TRIBUNNEWSWIKI.COM - Dalam insiden jatuhnya pesawat Rimbun Air cargo seri Twin Other 300 PK OTW pada Rabu (15/9/2021) menewaskan 3 orang kru.
Salah satu korbannya ialah Kapten Mirza, pilot pesawat Rimbun Air.
Pilot pesawat carter milik PT Intan Angkasa tersebut berasal dari Bogor, Jawa Barat.
Rumah kediaman Kapten Mirza yang terletak di Kompleks AURI, Bogor, Jawa Barat terlihat banyak pelayat yang datang, mulai dari sanak saudara hingga warga sekitar.
Semasa hidupnya, Kapten Mirza dikenal sebagai pribadi yang berjiwa sosial tinggi.
Hal tersebut disampaikan oleh Wahyu, Ketua RT 02/RW 08 Kompleks Auri, Bogor Barat.
Baca: Pesawat Rimbun Air
Baca: Fakta Pesawat Rimbun Air yang Hilang Kontak: Jatuh di Papua, Tiga Kru Meninggal Dunia
Bahkan, menurut penuturan Wahyu, Mirza kerap membagikan sembako ke warga sekitar.
“Beliau sering membantu warga sekitar, bagi-bagi sembako ke masyarakat yang kurang mampu, ke para janda-janda,” ungkap Wahyu, dilansir oleh Tribunnews.com.

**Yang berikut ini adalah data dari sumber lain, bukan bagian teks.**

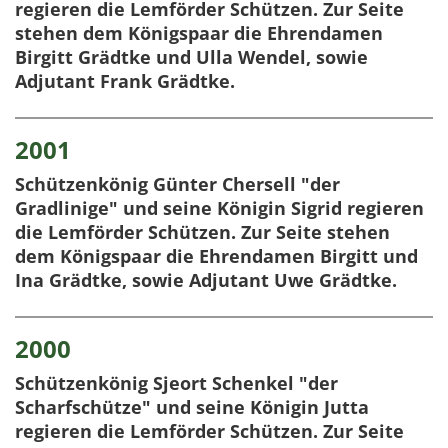
regieren die Lemförder Schützen. Zur Seite
stehen dem Königspaar die Ehrendamen
Birgitt Grädtke und Ulla Wendel, sowie
Adjutant Frank Grädtke.
2001
Schützenkönig Günter Chersell "der
Gradlinige" und seine Königin Sigrid regieren
die Lemförder Schützen. Zur Seite stehen
dem Königspaar die Ehrendamen Birgitt und
Ina Grädtke, sowie Adjutant Uwe Grädtke.
2000
Schützenkönig Sjeort Schenkel "der
Scharfschütze" und seine Königin Jutta
regieren die Lemförder Schützen. Zur Seite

Namun, saat beredar kabar jatuhnya pesawat Rimbun Air, Wahyu tidak mengetahui bahwa pilot pesawat itu ialah Kapten Mirza.
“Saya enggak tahu kalau ternyata pilot pesawat itu Pak Mirza, warga saya, tadi juga ada warga yang melapor ke saya, bahwa pilot pesawat yang hilang kontak adalah Pak Mirza," terangnya.
"Setelah mengetahui kebenarannya dari warga sekitar yang melapor, saya merasa berduka yang mendalam,” kata Wahyu.
Di sisi lain, rumah kediaman Mirza pun dijaga ketat oleh pihak Polisi Militer Angkatan Darat yang lokasinya tidak jauh dari Landasan Udara Atang Senjaja.
Baca: Pesawat Rimbun Air PK OTW Tujuan ke Intan Jaya Dikabarkan Hilang Kontak Setelah 1 Jam Keberangkatan
Baca: Kapolres Intan Jaya Tegaskan Pesawat Rimbun Air Jatuh karena Kecelakaan, Bukan Ditembak KKB
Jenazah Kapten Mirza rencananya akan diterbangkan dari Intan Jaya menuju kediamannya di Bogor, Jawa Barat.
Kapten Mirza meninggal dunia dalam insiden jatuhnya pesawat Rimbun Air pada Rabu (15/9/2021).
Pesawat yang lepas landas dari Kabupaten Nabire menuju ke Intan Jaya itu mengangkut bahan bangunan.
Sayangnya, setelah 1 jam keberangkatan, pesawat seri Twin Other 300 PK OTW itu dinyatakan hilang kontak.
Kombes Pol Ahmad Mustofa Kamal yang menjabat sebagai Kabid Humas Polda Papua mengonfirmasi kabar hilangnya pesawat Rimbun Air PK OTW itu.
"Pukul 07.37 WIT, Airnav Sugapa melakukan komunikasi terakhir dengan pilot sebelum hilang kontak. Hingga saat ini tidak adanya kontak dari pesawat Rimbun Air PK OTW," kata Mustofa dalam keterangannya, dikutip dari Tribunnews.com, Rabu (15/9/2021).
Setelah dilakukan upaya pencarian oleh tim investigasi, akhirnya bangkai pesawta itu berhasil ditemukan.
Pesawat Rimbun Air ditemukan jatuh di daerah kekuasaan Kelompok Kriminal Bersenjata (KKB) pimpinan Zakius.
Meski begitu, tim gabungan tersebut mampu mengevakuasi kru pesawat Rimbun Air yang berjumlah 3 orang.